Pemindahan ibu kota ke Kalimantan Timur memang dinilai mempengaruhi lanskap serta perhitungan ancaman terhadap hankam negara. Secara geografis, letak Kutai dan Penajam lebih dekat ke perbatasan bagian utara Indonesia yang berbatasan langsung (darat) dengan Malaysia dan Brunei.
Tak hanya itu, Pulau Kalimantan juga tak begitu jauh letaknya dari wilayah selatan Filipina dan Laut China Selatan yang rawan konflik.
Perairan dan wilayah selatan Filipina sarat akan aktivitas kelompok militan. Wilayah itu bahkan dinilai sebagai "sarang" kelompok teroris seperti ISIS di Asia Tenggara.
Sementara itu, Laut China Selatan menjadi rawan konflik setelah Pemerintahan Presiden Xi Jinping mengklaim 90 persen wilayah di perairan itu sebagai kedaulatannya. Beijing juga terus menegaskan pengaruhnya di perairan itu dengan membangun pulau buatan dan menempatkan instalasi militer di sana.

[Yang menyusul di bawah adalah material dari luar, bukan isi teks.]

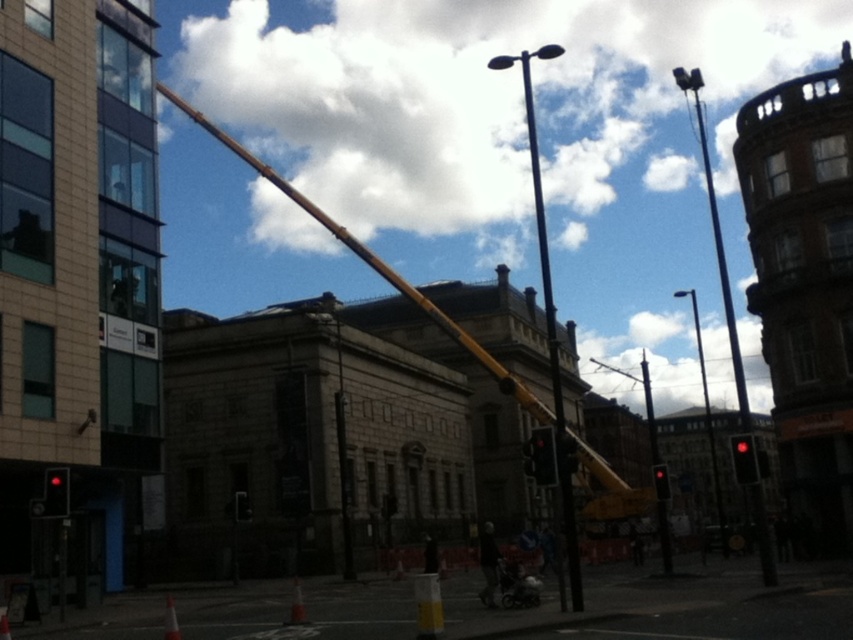
Is point (547, 264) farther from camera compared to point (643, 396)?

No, (547, 264) is closer to viewer.

Is polished metal pole at center bigger than metallic traffic light at center?

Yes.

This screenshot has height=640, width=853. What do you see at coordinates (550, 328) in the screenshot? I see `polished metal pole at center` at bounding box center [550, 328].

The height and width of the screenshot is (640, 853). In order to click on polished metal pole at center in this screenshot , I will do `click(550, 328)`.

Which is in front, point (650, 429) or point (167, 600)?

Point (167, 600) is more forward.

Is point (665, 536) behind point (167, 604)?

That is False.

Locate an element on the screen. The height and width of the screenshot is (640, 853). metallic traffic light at center is located at coordinates (664, 534).

The height and width of the screenshot is (640, 853). What do you see at coordinates (549, 320) in the screenshot? I see `polished metal street light at center` at bounding box center [549, 320].

Where is `polished metal street light at center`? polished metal street light at center is located at coordinates (549, 320).

Which is behind, point (488, 67) or point (540, 477)?

The point (488, 67) is behind.

Image resolution: width=853 pixels, height=640 pixels. In order to click on polished metal street light at center in this screenshot , I will do `click(549, 320)`.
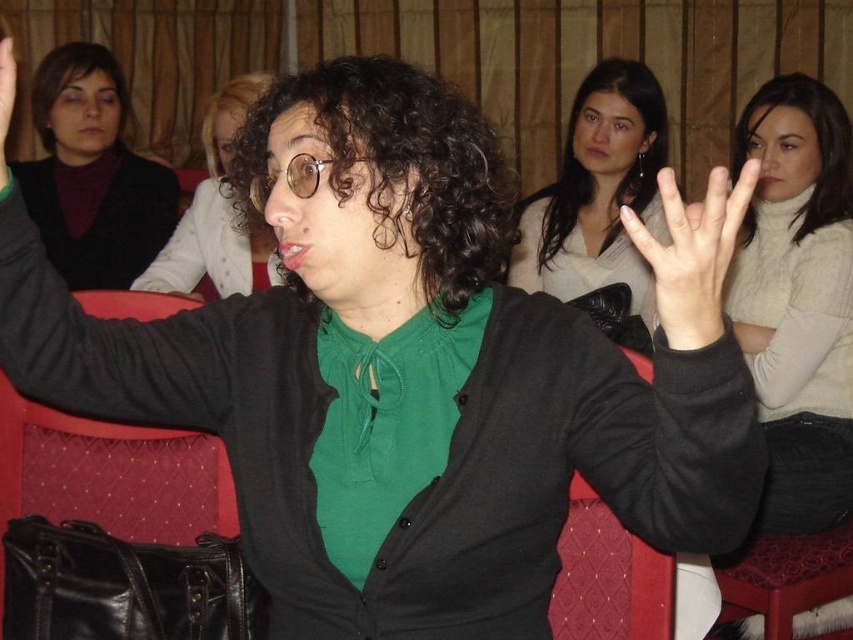
You are an observer in the classroom scene. You notice the matte white blouse at upper center and the matte black hand at upper center. Which object occupies a larger area in the image?

The matte white blouse at upper center is bigger than the matte black hand at upper center, so the matte white blouse at upper center occupies a larger area in the image.

In the scene shown: You are an artist trying to sketch the scene. You need to decide the size of the knitted white sweater at upper right and the smooth skin hand at center. Which object should you draw larger?

The knitted white sweater at upper right should be drawn larger than the smooth skin hand at center because it is larger in size according to the description.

Connie mengatakan doktrin hankam Indonesia harus bisa beradaptasi dengan situasi dan potensi ancaman yang semakin dinamis ini. Dia menganggap ancaman terbesar yang harus diantisipasi Indonesia bukan lagi sebatas potensi perang antar-negara, tetapi lebih kepada risiko serangan siber dan serangan udara pihak asing.

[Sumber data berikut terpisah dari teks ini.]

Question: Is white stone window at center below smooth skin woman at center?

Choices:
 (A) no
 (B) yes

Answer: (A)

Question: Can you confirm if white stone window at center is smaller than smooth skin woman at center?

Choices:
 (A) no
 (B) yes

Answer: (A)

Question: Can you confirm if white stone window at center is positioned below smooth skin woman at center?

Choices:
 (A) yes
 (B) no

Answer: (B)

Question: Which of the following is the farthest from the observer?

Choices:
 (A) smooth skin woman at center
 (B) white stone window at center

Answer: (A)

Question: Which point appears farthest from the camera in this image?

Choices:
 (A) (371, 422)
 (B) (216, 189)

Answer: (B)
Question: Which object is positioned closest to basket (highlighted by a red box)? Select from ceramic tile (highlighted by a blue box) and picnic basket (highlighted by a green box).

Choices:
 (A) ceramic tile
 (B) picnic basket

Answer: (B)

Demi menghadapi ancaman-ancaman tersebut, Connie menganggap Indonesia harus benar-benar membangun jaringan komando terpusat militer yang lebih terintegrasi lagi. Angkatan darat, laut, dan udara TNI menurutnya sudah tidak bisa berjalan sendiri-sendiri.
Selain itu, pemerintah juga harus menjalankan pembaruan alat utama pertahanan dan persenjataan secara konsisten dan terukur sesuai kebutuhan, bukan kemampuan daya beli. Kapasitas kekuatan personel dan persenjataan, papar Connie, harus sudah ditetapkan berdasarkan perhitungan ancaman yang ada dan kebutuhan negara.

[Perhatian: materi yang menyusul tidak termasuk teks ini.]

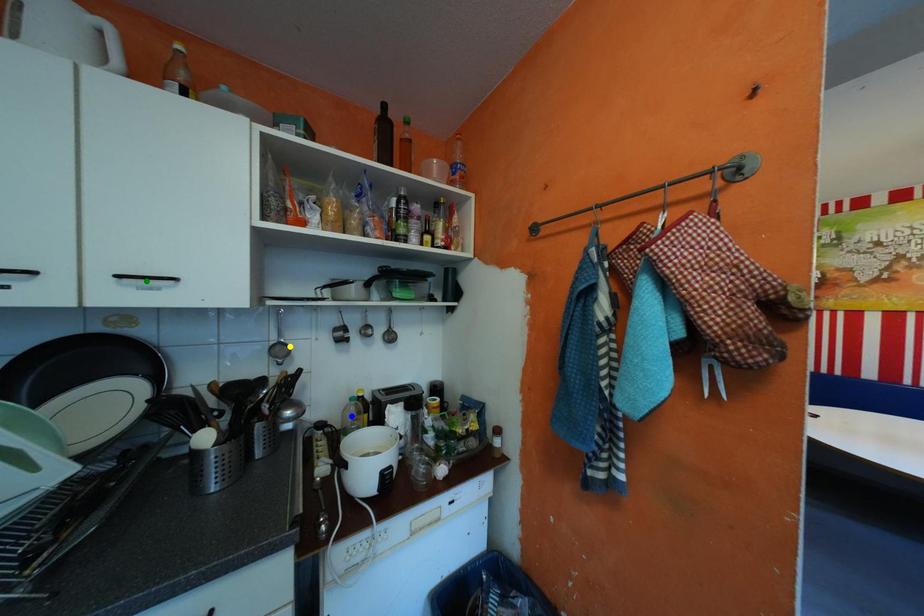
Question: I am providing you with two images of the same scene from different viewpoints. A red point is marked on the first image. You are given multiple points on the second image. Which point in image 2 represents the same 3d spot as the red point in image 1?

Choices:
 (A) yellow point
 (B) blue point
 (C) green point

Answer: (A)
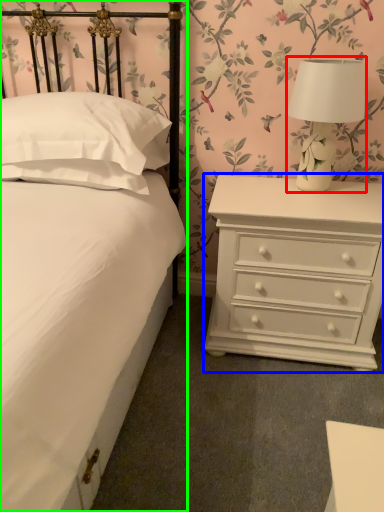
Question: Based on their relative distances, which object is farther from table lamp (highlighted by a red box)? Choose from chest of drawers (highlighted by a blue box) and bed (highlighted by a green box).

Choices:
 (A) chest of drawers
 (B) bed

Answer: (B)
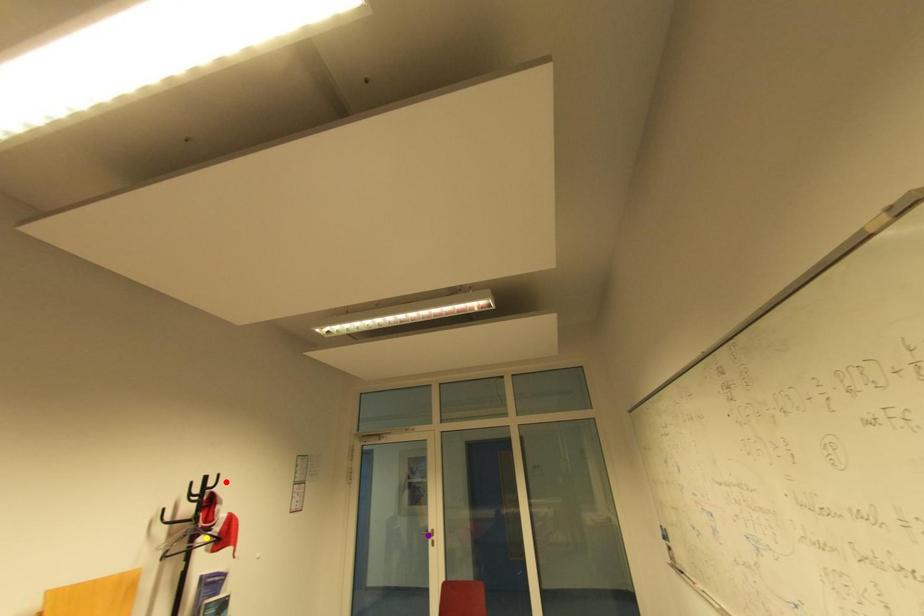
Order these from farthest to nearest:
yellow point, purple point, red point

purple point → red point → yellow point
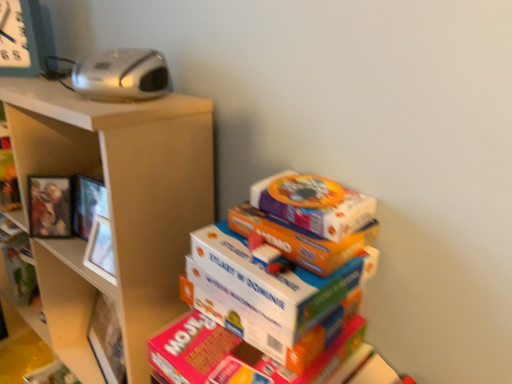
Question: Should I look upward or downward to see wooden photo frame at left?

Choices:
 (A) down
 (B) up

Answer: (A)

Question: Can you confirm if wooden photo frame at left is bigger than metallic gray clock at upper left?

Choices:
 (A) no
 (B) yes

Answer: (A)

Question: From a real-world perspective, is wooden photo frame at left located beneath metallic gray clock at upper left?

Choices:
 (A) yes
 (B) no

Answer: (A)

Question: Is wooden photo frame at left further to camera compared to metallic gray clock at upper left?

Choices:
 (A) no
 (B) yes

Answer: (A)

Question: Does wooden photo frame at left have a lesser width compared to metallic gray clock at upper left?

Choices:
 (A) yes
 (B) no

Answer: (B)

Question: Is the depth of wooden photo frame at left less than that of metallic gray clock at upper left?

Choices:
 (A) no
 (B) yes

Answer: (B)

Question: Can you confirm if wooden photo frame at left is taller than metallic gray clock at upper left?

Choices:
 (A) yes
 (B) no

Answer: (B)

Question: Considering the relative sizes of wooden photo frame at left and matte brown shelf at upper left, the 1th shelf ordered from the bottom, in the image provided, is wooden photo frame at left smaller than matte brown shelf at upper left, the 1th shelf ordered from the bottom,?

Choices:
 (A) no
 (B) yes

Answer: (B)

Question: From a real-world perspective, is wooden photo frame at left located higher than matte brown shelf at upper left, the 1th shelf ordered from the bottom?

Choices:
 (A) yes
 (B) no

Answer: (A)

Question: Is wooden photo frame at left aimed at matte brown shelf at upper left, arranged as the 2th shelf when viewed from the top?

Choices:
 (A) no
 (B) yes

Answer: (B)

Question: Considering the relative sizes of wooden photo frame at left and matte brown shelf at upper left, the 1th shelf ordered from the bottom, in the image provided, is wooden photo frame at left shorter than matte brown shelf at upper left, the 1th shelf ordered from the bottom,?

Choices:
 (A) yes
 (B) no

Answer: (A)

Question: From the image's perspective, is wooden photo frame at left under matte brown shelf at upper left, arranged as the 2th shelf when viewed from the top?

Choices:
 (A) yes
 (B) no

Answer: (B)

Question: Is matte brown shelf at upper left, the 1th shelf ordered from the bottom, located within wooden photo frame at left?

Choices:
 (A) no
 (B) yes

Answer: (A)

Question: Is wooden shelf at left, the first shelf when ordered from top to bottom, taller than matte brown shelf at upper left, the 1th shelf ordered from the bottom?

Choices:
 (A) no
 (B) yes

Answer: (A)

"Jadi penetapan anggaran pertahanan sudah seharusnya ditetapkan berdasarkan perhitungan ancaman dan kebutuhan, berdasarkan idealnya itu berapa. Saat ini kan anggaran hankam masih bertumpu pada minimum essential forces," kata Connie.
Selain itu, ia juga menegaskan pemerintah harus bisa konsisten menjalankan visi dan misi hankam negara apalagi jika pemindahan ibu kota benar-benar terjadi. Sebab, menurutnya proses administrasi dan politik untuk memindahkan ibu kota tidak akan selesai hanya dalam lima tahun ke depan.
Selain itu, pemindahan ibu kota juga mengharuskan pemerintah membangun sejumlah infrastruktur militer baru di Kutai dan Penajam. Pembangunan tersebut akan memakan waktu yang lama, sementara ancaman hankam akan selalu ada setiap saat.
"Kita harus yakin betul bahwa kekuatan hankam kita masif, jangan sampai road map pertahanan baru karena pemindahan ibu kota sudah dibuat berdasarkan analisis ancaman, kebutuhan, dan visi ke depannya, tiba-tiba ketika nanti ganti presiden rencana itu berubah lagi," kata Connie.